M. Jean-François Bayart, directeur du CERI, a expliqué que la privatisation d’Elf changeait la donne : "La privatisation d’Elf, donnée qui échappe à beaucoup d’observateurs, voire aux chefs d’Etat africains, est également un facteur de transformation rapide. Les problèmes du PDG d’Elf Aquitaine aujourd’hui se situent plus à Wall Street, en raison de l’attitude des fonds de pension américains, que dans les capitales africaines. Il semble que cela change les données du problème y compris dans ses aspects sulfureux. Elf a mesuré les inconvénients de sa situation hégémonique au Gabon et au Congo, elle comprend son intérêt à ne pas être le seul opérateur pétrolier dans ces pays politiquement fragiles. Même si le monde pétrolier est celui de la concurrence acharnée, les joint ventures existent. Les compagnies pétrolières ont souvent intérêt à allier leurs forces pour diminuer leur visibilité, leur risque financier et politique."

Cet avis est partagé par la mission, quelle que soit sa culture d’entreprise, Elf-Aquitaine est contrainte d’évoluer dans ses relations avec les chefs d’Etat africains et sa fusion récente avec TotalFina devrait accentuer ce processus. Les deux compagnies n’ont pas la même approche de leurs relations avec les pays producteurs et les mêmes traditions. Total a rarement été considérée comme un prolongement de l’Etat.

B) LES EFFETS D’UNE FUTURE FUSION ENTRE TOTALFINA ET ELF-AQUITAINE : UNE VISIBILITE ACCRUE DU GROUPE SUR LA SCENE INTERNATIONALE

S’il devenait le 4ème pétrolier mondial, le groupe TotalFina Elf accroîtrait sa puissance sur la scène internationale et nationale. Un tel rapprochement devrait accélérer le passage d’une culture d’interdépendance par rapport à l’Etat à une logique de "Shareholders value" (de pression des actionnaires privés). Les fonds de pensions américains, britanniques ou néerlandais y joueront un rôle non négligeable. Toutefois la future compagnie restera française de culture et d’origine. A ce titre elle demeurera un des vecteurs de l’image de la France à l’étranger, ce qui doit conduire à une réflexion plus approfondie sur le rôle d’un tel groupe exploitant une matière première stratégique. Sa visibilité sera telle qu’il sera plus vulnérable aux mouvements d’opinion et aux critiques des ONG comme à la pression de ses actionnaires.

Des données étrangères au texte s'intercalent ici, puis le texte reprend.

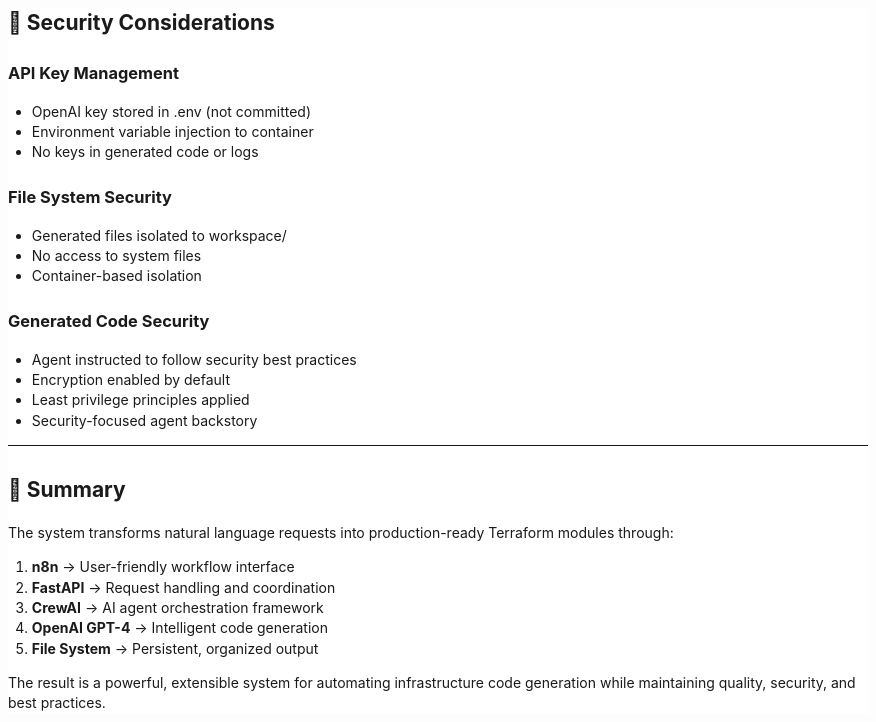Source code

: ## 🔐 **Security Considerations**

### **API Key Management**
- OpenAI key stored in .env (not committed)
- Environment variable injection to container
- No keys in generated code or logs

### **File System Security**
- Generated files isolated to workspace/
- No access to system files
- Container-based isolation

### **Generated Code Security**
- Agent instructed to follow security best practices
- Encryption enabled by default
- Least privilege principles applied
- Security-focused agent backstory

---

## 🎯 **Summary**

The system transforms natural language requests into production-ready Terraform modules through:

1. **n8n** → User-friendly workflow interface
2. **FastAPI** → Request handling and coordination  
3. **CrewAI** → AI agent orchestration framework
4. **OpenAI GPT-4** → Intelligent code generation
5. **File System** → Persistent, organized output

The result is a powerful, extensible system for automating infrastructure code generation while maintaining quality, security, and best practices. 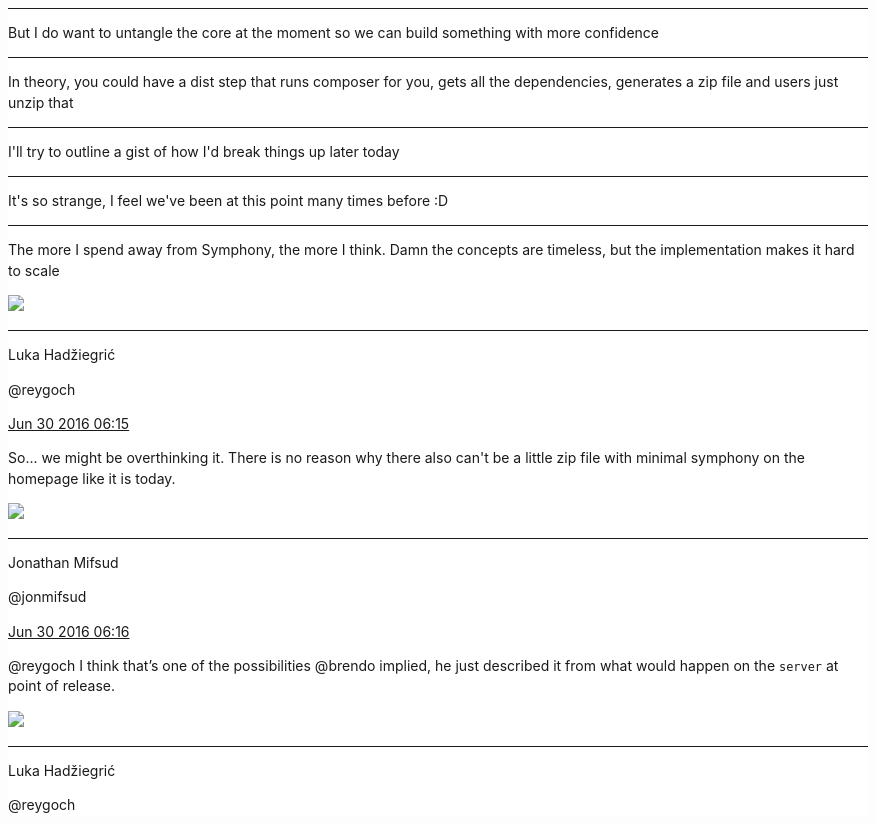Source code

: __ __

But I do want to untangle the core at the moment so we can build something
with more confidence

__ __

In theory, you could have a dist step that runs composer for you, gets all the
dependencies, generates a zip file and users just unzip that

__ __

I'll try to outline a gist of how I'd break things up later today

__ __

It's so strange, I feel we've been at this point many times before :D

__ __

The more I spend away from Symphony, the more I think. Damn the concepts are
timeless, but the implementation makes it hard to scale

![](https://avatars2.githubusercontent.com/u/8524934?v=3&s=30)

__ __

Luka Hadžiegrić

@reygoch

[Jun 30 2016
06:15](https://gitter.im/symphonycms/symphony-2?at=5774b8e7a0c12d110fccd1ac ""
)

So... we might be overthinking it. There is no reason why there also can't be
a little zip file with minimal symphony on the homepage like it is today.

![](https://avatars1.githubusercontent.com/u/859775?v=3&s=30)

__ __

Jonathan Mifsud

@jonmifsud

[Jun 30 2016
06:16](https://gitter.im/symphonycms/symphony-2?at=5774b949632b75030fb556f6 ""
)

@reygoch I think that’s one of the possibilities @brendo implied, he just
described it from what would happen on the `server` at point of release.

![](https://avatars2.githubusercontent.com/u/8524934?v=3&s=30)

__ __

Luka Hadžiegrić

@reygoch
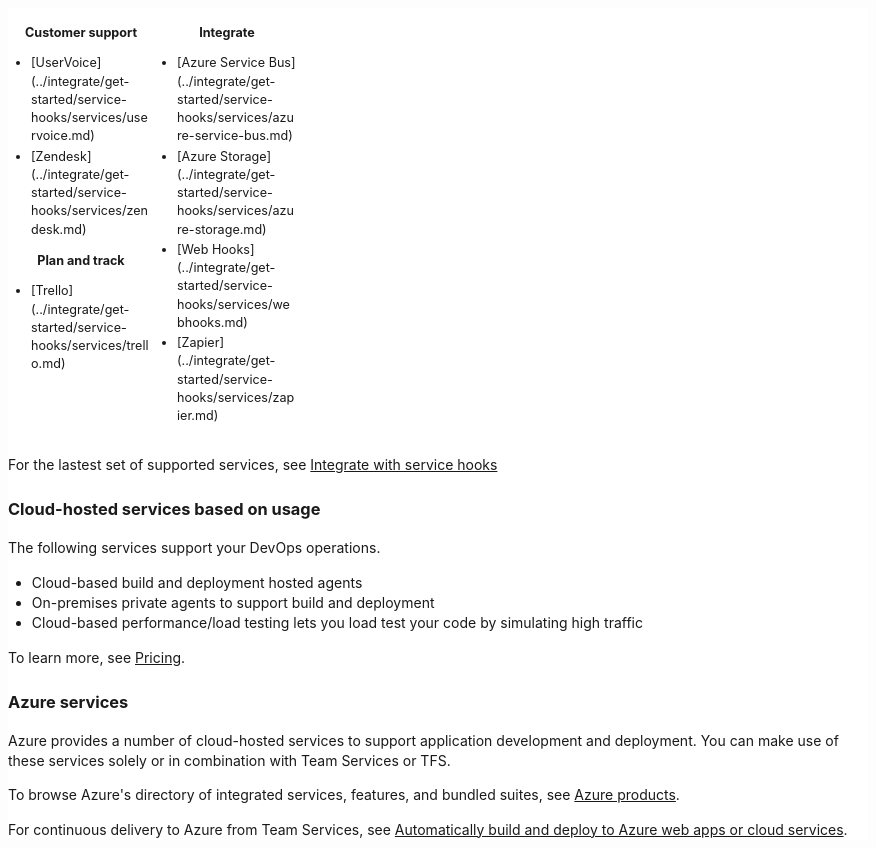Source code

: <div style="float:left;width:140px;margin:3px;font-size:90%">
<p style="font-weight:bold;padding-bottom:0px;text-align:center;">Customer support</p>
<ul style="padding-left:20px">
<li style="margin-bottom:2px">[UserVoice](../integrate/get-started/service-hooks/services/uservoice.md)</li>
<li style="margin-bottom:2px">[Zendesk](../integrate/get-started/service-hooks/services/zendesk.md)</li>
</ul>
<p style="font-weight:bold;padding-bottom:0px;text-align:center;">Plan and track</p>
<ul style="padding-left:20px">
<li style="margin-bottom:2px">[Trello](../integrate/get-started/service-hooks/services/trello.md)</li> 
</ul>
</div>
<div style="float:left;width:140px;margin:3px;font-size:90%">
<p style="font-weight:bold;padding-bottom:0px;text-align:center;">Integrate</p>
<ul style="padding-left:20px">
<li style="margin-bottom:2px">[Azure Service Bus](../integrate/get-started/service-hooks/services/azure-service-bus.md)</li>
<li style="margin-bottom:2px">[Azure Storage](../integrate/get-started/service-hooks/services/azure-storage.md)</li>
<li style="margin-bottom:2px">[Web Hooks](../integrate/get-started/service-hooks/services/webhooks.md)</li> 
<li style="margin-bottom:2px">[Zapier](../integrate/get-started/service-hooks/services/zapier.md)</li> 
</ul>
</div>

<div style="clear:left;font-size:100%">
</div>


For the lastest set of supported services, see [Integrate with service hooks](../integrate/get-started/service-hooks/get-started.md)


### Cloud-hosted services based on usage   

The following services support your DevOps operations.   
- Cloud-based build and deployment hosted agents  
- On-premises private agents to support build and deployment  
- Cloud-based performance/load testing lets you load test your code by simulating high traffic  

To learn more, see [Pricing](https://www.visualstudio.com/team-services/pricing/).


### Azure services 
Azure provides a number of cloud-hosted services to support application development and deployment. You can make use of these services solely or in combination with Team Services or TFS. 

To browse Azure's directory of integrated services, features, and bundled suites, see [Azure products](https://azure.microsoft.com/services/).  

For continuous delivery to Azure from Team Services, see [Automatically build and deploy to Azure web apps or cloud services](https://azure.microsoft.com/documentation/articles/cloud-services-continuous-delivery-use-vso/). 
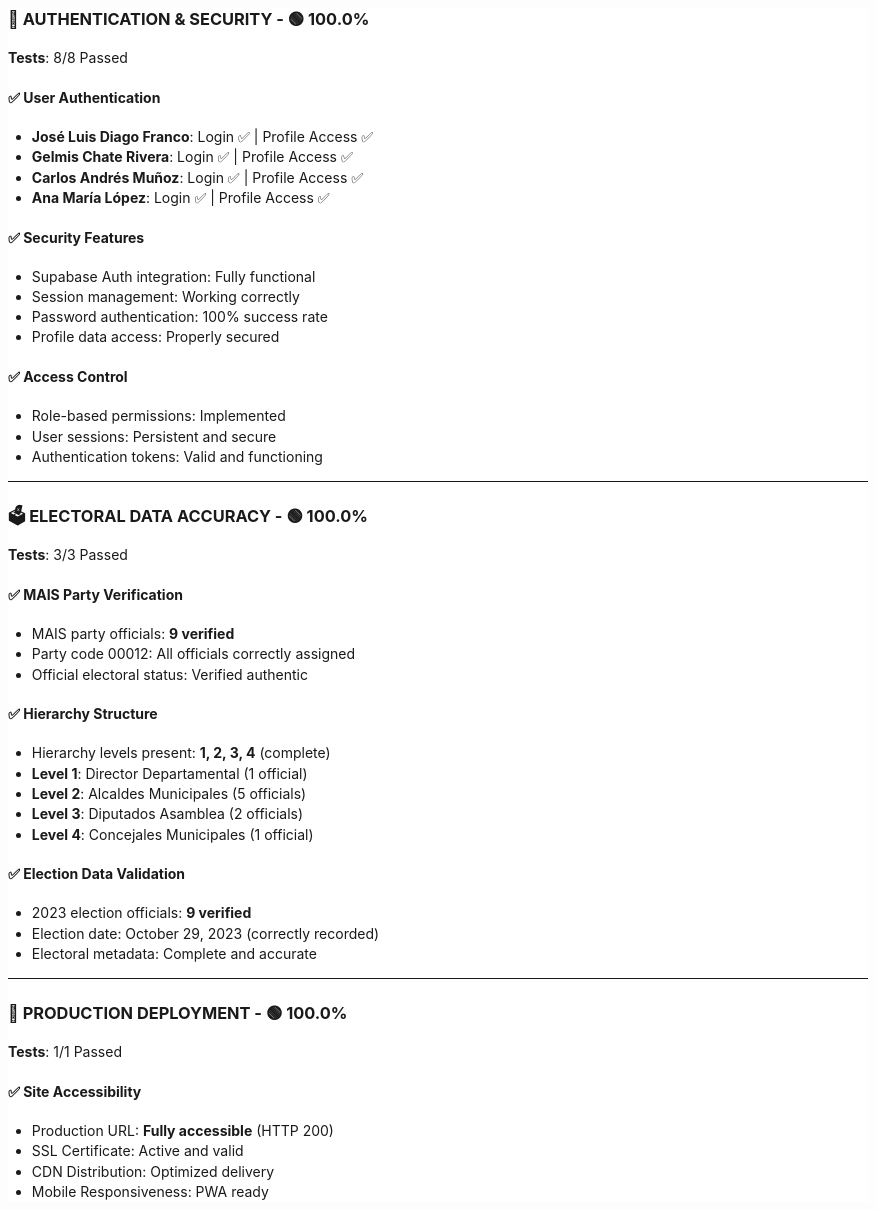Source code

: 
### 🔐 **AUTHENTICATION & SECURITY** - 🟢 100.0%
**Tests**: 8/8 Passed

#### ✅ **User Authentication**
- **José Luis Diago Franco**: Login ✅ | Profile Access ✅
- **Gelmis Chate Rivera**: Login ✅ | Profile Access ✅  
- **Carlos Andrés Muñoz**: Login ✅ | Profile Access ✅
- **Ana María López**: Login ✅ | Profile Access ✅

#### ✅ **Security Features**
- Supabase Auth integration: Fully functional
- Session management: Working correctly
- Password authentication: 100% success rate
- Profile data access: Properly secured

#### ✅ **Access Control**
- Role-based permissions: Implemented
- User sessions: Persistent and secure
- Authentication tokens: Valid and functioning

---

### 🗳️ **ELECTORAL DATA ACCURACY** - 🟢 100.0%
**Tests**: 3/3 Passed

#### ✅ **MAIS Party Verification**
- MAIS party officials: **9 verified**
- Party code 00012: All officials correctly assigned
- Official electoral status: Verified authentic

#### ✅ **Hierarchy Structure**
- Hierarchy levels present: **1, 2, 3, 4** (complete)
- **Level 1**: Director Departamental (1 official)
- **Level 2**: Alcaldes Municipales (5 officials)
- **Level 3**: Diputados Asamblea (2 officials)
- **Level 4**: Concejales Municipales (1 official)

#### ✅ **Election Data Validation**
- 2023 election officials: **9 verified**
- Election date: October 29, 2023 (correctly recorded)
- Electoral metadata: Complete and accurate

---

### 🚀 **PRODUCTION DEPLOYMENT** - 🟢 100.0%
**Tests**: 1/1 Passed

#### ✅ **Site Accessibility**
- Production URL: **Fully accessible** (HTTP 200)
- SSL Certificate: Active and valid
- CDN Distribution: Optimized delivery
- Mobile Responsiveness: PWA ready
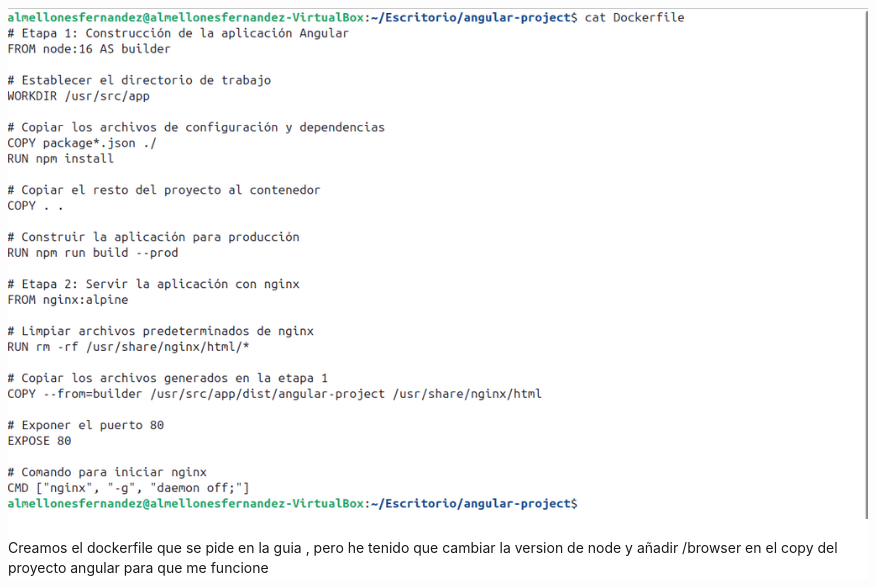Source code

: ![](img3.1/image99.png)

Creamos el dockerfile que se pide en la guia , pero he tenido que cambiar la version de node y añadir /browser en el copy del proyecto angular para que me funcione
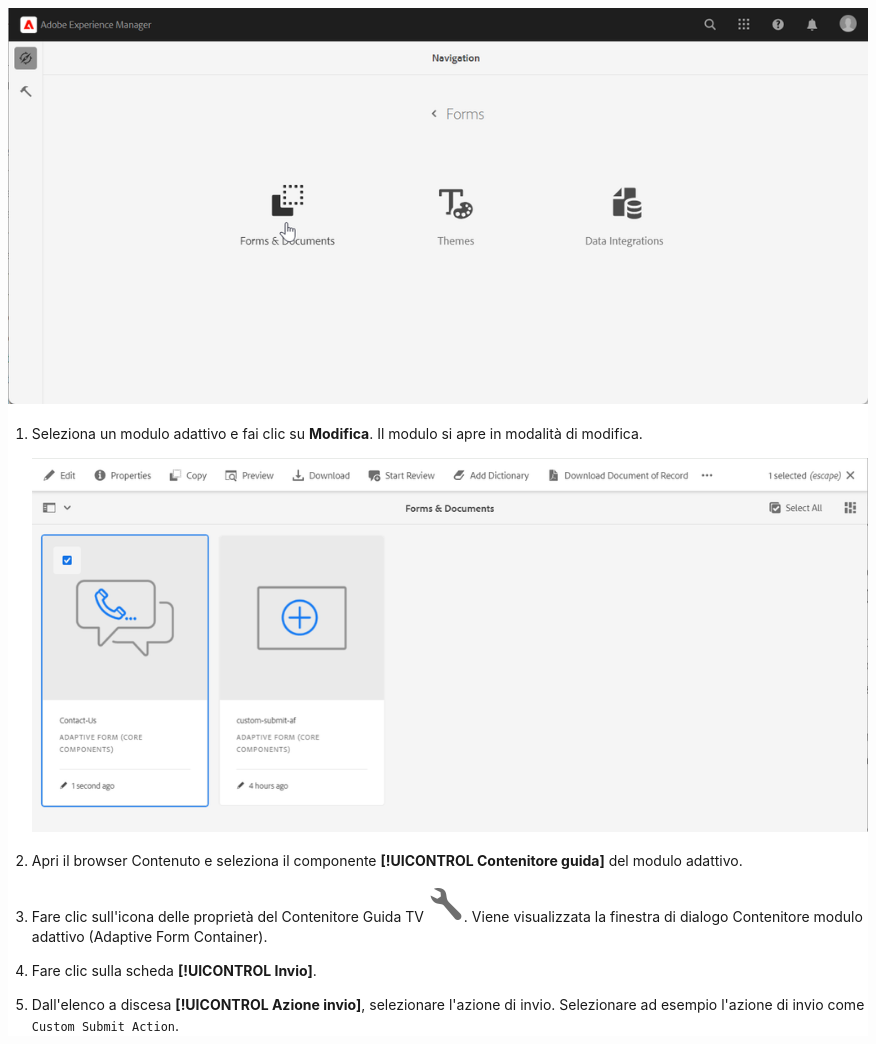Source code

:    ![Forms e documenti](/help/forms/assets/custom-submit-action-fnd.png)

1. Seleziona un modulo adattivo e fai clic su **Modifica**. Il modulo si apre in modalità di modifica.

   ![Modifica modulo](/help/forms/assets/custom-submit-action-edit-af.png)

1. Apri il browser Contenuto e seleziona il componente **[!UICONTROL Contenitore guida]** del modulo adattivo.
1. Fare clic sull&#39;icona delle proprietà del Contenitore Guida TV ![Proprietà Guida](/help/forms/assets/configure-icon.svg). Viene visualizzata la finestra di dialogo Contenitore modulo adattivo (Adaptive Form Container).
1. Fare clic sulla scheda **[!UICONTROL Invio]**.
1. Dall&#39;elenco a discesa **[!UICONTROL Azione invio]**, selezionare l&#39;azione di invio. Selezionare ad esempio l&#39;azione di invio come `Custom Submit Action`.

L’OPE de TotalFina sur Elf Aquitaine a déclenché une campagne publicitaire et une offensive de communication de grande ampleur des deux groupes. Sur le plan éthique, seule la question du nombre de licenciements a été opportunément posée mais aucune des deux compagnies n’a évoqué sa stratégie vis-à-vis des régimes des pays où elles opèrent.

Comme BP-Amoco, Exxon Mobil et Shell, le futur groupe TotalFina Elf devra à terme réviser sa stratégie à l’égard des régimes politiques de certains pays producteurs de pétrole. Faute de quoi il pourrait se trouver dans une situation comparable à celle qu’a connu Shell, du fait des conditions passées de sa présence au Nigeria, en Europe du Nord. La modernisation des relations entre l’Etat et les grands groupes multinationaux qui ont leur siège en France ne s’effectuera que si l’émergence de contrepoids à leur puissance est favorisée.